Global trade has also come into the spotlight. Ongoing NAFTA negotiations, combined with the fear that American trade policy could impact Canadian trading relationships, certainly had an impact.

Canada's corporate sector is being forced to re-evaluate its competitive position in light of the new tax regime in the U.S., which combines lower rates with accelerated depreciation allowances for capital spending.

While the behavior of the market in the first quarter was very different than the preceding quarter, the underlying themes behind the markets changed very little. Here's what we expect to see as we get further into 2018:


Synchronized global growth continues, despite volatility

Broad-based growth continues to be strong but has stopped accelerating. Volatility is likely to continue and may be exacerbated by geopolitical events.


Inflation and rates to drift upward

We are not expecting a sharp increase in inflation, but a U.S.-led upward drift in 2018 should result in modestly higher rates, mainly in the shorter maturities. This will act as a headwind to fixed income returns.


Dispersion among stocks to increase

The first quarter showed an increasing tendency for individual stock movement with some notable large, technology-related, high-momentum names among the biggest movers.


Equities to gain on strong earnings

Global earnings are exceeding expectations so far this year, which is lowering the price-to-earnings multiple. We see this as a positive and healthy development for the medium-term outlook.

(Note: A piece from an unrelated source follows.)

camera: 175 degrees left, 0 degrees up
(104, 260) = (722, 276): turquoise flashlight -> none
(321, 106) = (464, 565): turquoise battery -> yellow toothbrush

“Prediction is very difficult, especially if it's about the future.”
The underlying global environment is equity-friendly
Maintain a long-term perspective

While trade, inflation, geopolitics and other factors can interrupt the economic cycle, don't let the vagaries of the short-term news cycle distract you from your long-term goals.

Ensure you are diversified

While we're confident in the market environment, we do see some clouds forming on the horizon. That said, we think it wise to remain at or slightly above target equity allocations.

Take advantage of active management

The increase in dispersion among stocks should provide a good backdrop for active managers to select stocks with the potential for strong performance.